QEMU with VirtIO GPU Vulkan Support

jamesu · 2024-12-11T22:38:05 1733956685

It's nice to see support for vulkan in qemu actually getting somewhere, being able to run modern accelerated workloads inside a vm (without dealing with sr-iov) is pretty cool and definitely has some use cases.

jakogut · 2024-12-12T00:08:13 1733962093

Features like this are why I prefer using QEMU directly rather than an abstraction like libvirt on top of QEMU.

Graphical interfaces like virt-manager are nice at first, but I don't need an abstraction on top of multiple hypervisors to make them all look superficially the same, because they're not. Eventually the abstraction breaks down and gets in the way.

I need the ability to use the full capability of QEMU. I'll write a shell script to manage the complexity of the arguments. At least I don't have to deal with XML, validation, and struggling with enabling the options I want that are only supported by one specific emulator, which libvirt doesn't support, because it's not common to all of the backends.

exceptione · 2024-12-12T09:04:39 1733994279

How do you deal with networks?

I like it that libvirt integrates with firewalld. libvirt via virt-manager also provides you with quick options for dns.
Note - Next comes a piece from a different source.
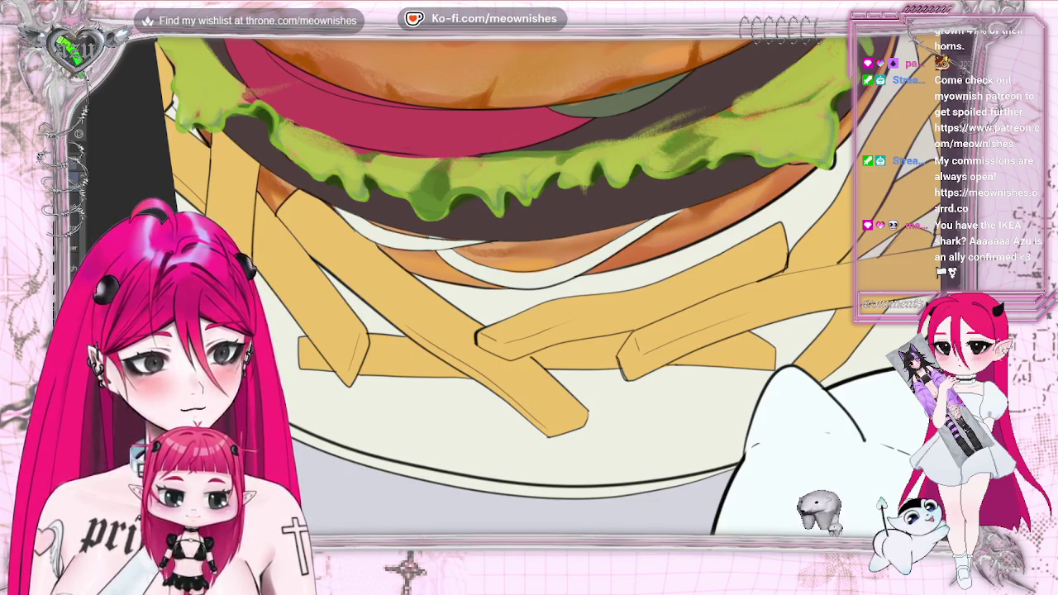
pyautogui.press('ctrl+z')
My fear is that this would be a lot of wrangling with qemu before I get there. I am not fond of virt-manager, the UI is clunky, but for setting up a machine it is really helpful.

dijit · 2024-12-12T12:24:11 1734006251

Depends on the kind of network you want.

Personally I'm very lazy, so I just make a virtual bridge and force QEMU to use it for everything; putting all my VMs on my local network.

I totally understand that not everyone can do this, which is why I asked the question, I'd be interested in exploring how you would prefer the network topology to look like.

Having a virtual network on a machine would mean having a dns/dhcp server (I think dnsmasq can actually do both by itself) for ease of use, but I think I could give you a 5 line bash script that could do basically what you want easily, depending on what it is you want.

The normal "internal" network topology ends up giving you an outbound NAT to the local network (to, eventually, get onto the internet) which, I personally really dislike.

exceptione · 2024-12-12T12:50:56 1734007856

> I'd be interested in exploring how you would prefer the network topology to look like.

I tried to highly restrict my virtual machine with just an allow list (works via firewalld), and at the same time allowing the vm to query the (physical) LAN for dns-sd.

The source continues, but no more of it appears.